Yolsuzluk genel olarak, kamu görevlisinin kişisel veya siyasi menfaat elde etmek için kamu yetkisini kötüye kullanmasıdır. Rüşvet, kamu görevlisinin özel çıkarlar karşılığında yapmaması gereken bir işlemi yapması, yapması gereken bir işlemi yapmaması veya yapması gereken işlemi hızlandırmasıdır. Yolsuzluk kavramı içinde rüşvet, siyasallaşma, aracıya başvurmak ve kollamacılık vardır.

Rüşvet çoğu durumlarda kamu hizmetlerindeki arzın talebi karşılayacak düzeyde olmaması durumunda ortaya çıkar. Bu yönüyle rüşvet ekonomideki “karaborsaya” benzer. Bu bir adaletsizliktir. Çünkü rüşvet kimileri için bürokrasinin hızlı kimileri için ise ağır yürümesi demektir. Rüşvet aynı zamanda vatandaş için ek bir vergi memur içinde normal bir gelir durumuna dönüşmektedir” dedi.

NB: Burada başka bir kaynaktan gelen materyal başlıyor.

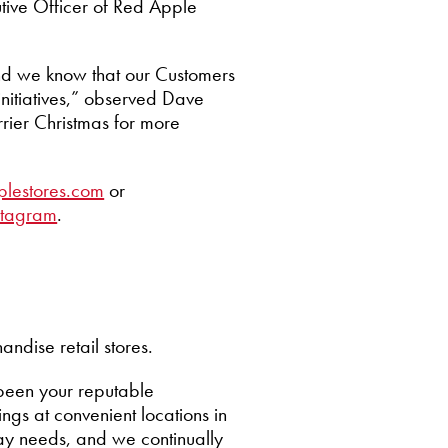
utive Officer of Red Apple
and we know that our Customers
initiatives,” observed Dave
rrier Christmas for more
plestores.com
or
stagram
.
ndise retail stores.
been your reputable
gs at convenient locations in
ay needs, and we continually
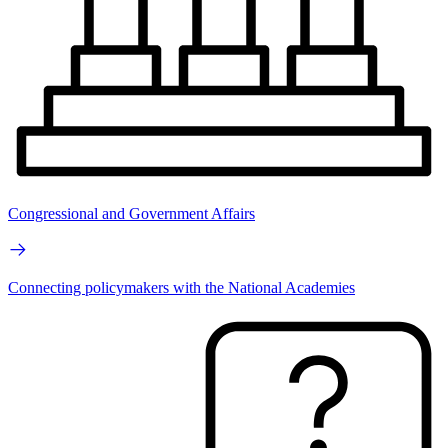
Congressional and Government Affairs
Connecting policymakers with the National Academies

Toplantı sonrasında bir değerlendirmede bulunan Başkan Gök, “Bildiğiniz gibi geçmişte birçok firma Elâzığ’a yatırım konusunda çalışmalar yapmış ancak, çeşitli bürokratik engellerden, belki de buradaki iş ortaklarının yanlış yönlendirmelerinden dolayı birçok şirket geri dönmüştü. Elazığ için oluşan kötü imajı ortadan kaldırmayı da hedefliyoruz. Biz MÜSİAD’ın binlerce üyesiyle temastayız. Kendilerine inşaat, turizm eğitim, sağlık, gıda ve tekstil sektörlerine yatırım yapmak için uygun zemin hazırlıyoruz. Ve çok yakında MÜSİAD’ın yatırımlarının artacağına inanıyoruz” dedi.